Panobinostat, a histone deacetylase inhibitor, suppresses leptomeningeal seeding in a medulloblastoma animal model

Leptomeningeal seeding is a strong negative prognostic factor for medulloblastoma (MB). The mechanism of leptomeningeal seeding is unclear but may involve epigenetic regulation. In this study, we evaluated the feasibility of a histone deacetylase (HDAC) inhibitor, panobinostat, in the suppression of MB leptomeningeal seeding. Panobinostat decreased the cell viability and proliferation, inducing cell cycle arrest and apoptosis in MB cell lines. The migration and adhesion capabilities were significantly decreased.
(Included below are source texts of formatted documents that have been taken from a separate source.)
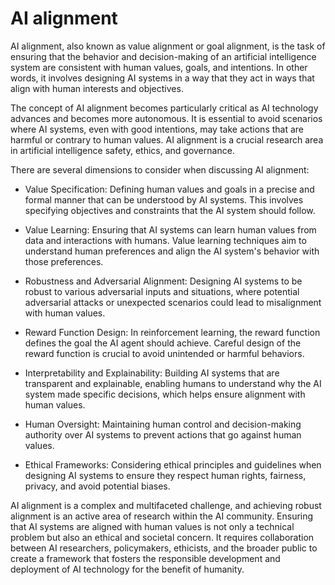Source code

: # AI alignment

AI alignment, also known as value alignment or goal alignment, is the task of ensuring that the behavior and decision-making of an artificial intelligence system are consistent with human values, goals, and intentions. In other words, it involves designing AI systems in a way that they act in ways that align with human interests and objectives.

The concept of AI alignment becomes particularly critical as AI technology advances and becomes more autonomous. It is essential to avoid scenarios where AI systems, even with good intentions, may take actions that are harmful or contrary to human values. AI alignment is a crucial research area in artificial intelligence safety, ethics, and governance.

There are several dimensions to consider when discussing AI alignment:

* Value Specification: Defining human values and goals in a precise and formal manner that can be understood by AI systems. This involves specifying objectives and constraints that the AI system should follow.

* Value Learning: Ensuring that AI systems can learn human values from data and interactions with humans. Value learning techniques aim to understand human preferences and align the AI system's behavior with those preferences.

* Robustness and Adversarial Alignment: Designing AI systems to be robust to various adversarial inputs and situations, where potential adversarial attacks or unexpected scenarios could lead to misalignment with human values.

* Reward Function Design: In reinforcement learning, the reward function defines the goal the AI agent should achieve. Careful design of the reward function is crucial to avoid unintended or harmful behaviors.

* Interpretability and Explainability: Building AI systems that are transparent and explainable, enabling humans to understand why the AI system made specific decisions, which helps ensure alignment with human values.

* Human Oversight: Maintaining human control and decision-making authority over AI systems to prevent actions that go against human values.

* Ethical Frameworks: Considering ethical principles and guidelines when designing AI systems to ensure they respect human rights, fairness, privacy, and avoid potential biases.

AI alignment is a complex and multifaceted challenge, and achieving robust alignment is an active area of research within the AI community. Ensuring that AI systems are aligned with human values is not only a technical problem but also an ethical and societal concern. It requires collaboration between AI researchers, policymakers, ethicists, and the broader public to create a framework that fosters the responsible development and deployment of AI technology for the benefit of humanity.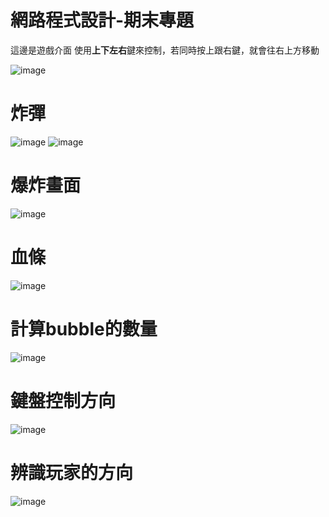 # 網路程式設計-期末專題
這邊是遊戲介面
使用**上下左右**鍵來控制，若同時按上跟右鍵，就會往右上方移動

![image](https://github.com/tim-weii/JAVA-socket-/assets/66638719/0b6a94c4-e7aa-4b44-9193-822005728070)



# 炸彈
![image](https://github.com/tim-weii/JAVA-socket-/assets/66638719/c71c86df-c535-425e-9299-21b39fa93124)
![image](https://github.com/tim-weii/JAVA-socket-/assets/66638719/7f1f3013-b65a-468c-af20-14d15f50bef8)
# 爆炸畫面
![image](https://github.com/tim-weii/JAVA-socket-/assets/66638719/5c540472-e867-430d-86ba-075866f306d3)
# 血條
![image](https://github.com/tim-weii/JAVA-socket-/assets/66638719/033750d9-a617-4a0d-b299-3685ea62771a)
# 計算bubble的數量
![image](https://github.com/tim-weii/JAVA-socket-/assets/66638719/ec696704-521d-4dae-828e-44f7560d1f1c)

# 鍵盤控制方向
![image](https://github.com/tim-weii/JAVA-socket-/assets/66638719/433d76cb-2000-4cd5-8320-27a7c4848743)

# 辨識玩家的方向
![image](https://github.com/tim-weii/JAVA-socket-/assets/66638719/055e1eb1-bb59-4a11-84b6-c2dcc19c3e23)

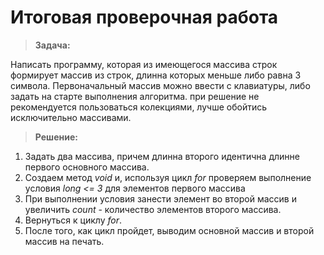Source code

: # Итоговая проверочная работа

> **Задача:**

Написать программу, которая из имеющегося массива строк формирует массив из строк, длинна которых меньше либо равна 3 символа. Первоначальный массив можно ввести с клавиатуры, либо задать на старте выполнения алгоритма. при решение не рекомендуется пользоваться колекциями, лучше обойтись исключительно массивами.

> **Решение:**

1. Задать два массива, причем длинна второго идентична длинне первого основного массива.
2. Создаем метод *void* и, используя цикл *for* проверяем выполнение условия *long <= 3* для элементов первого массива
3. При выполнении условия занести элемент во второй массив и увеличить *count* - количество элементов второго массива.
4. Вернуться к циклу *for*.
5. После того, как цикл пройдет, выводим основной массив и второй массив на печать.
Panobinostat effectively down-regulated protein expression of CCND1 and ID3 which has been associated with leptomeningeal seeding of MB. After panobinostat treatment, neurophil-like cellular processes developed and expression of synaptophysin and NeuroD1 was increased, indicating neuronal differentiation. In MB leptomeningeal seeding in vivo model, the panobinostat-treated group showed significantly decreased spinal leptomeningeal seeding and a survival benefit. The findings demonstrate that panobinostat suppresses MB leptomeningeal seeding through the down-regulation of ID3 and the induction of neuronal differentiation. An HDAC inhibitor might be a potent treatment option for the treatment of MB patients with leptomeningeal seeding.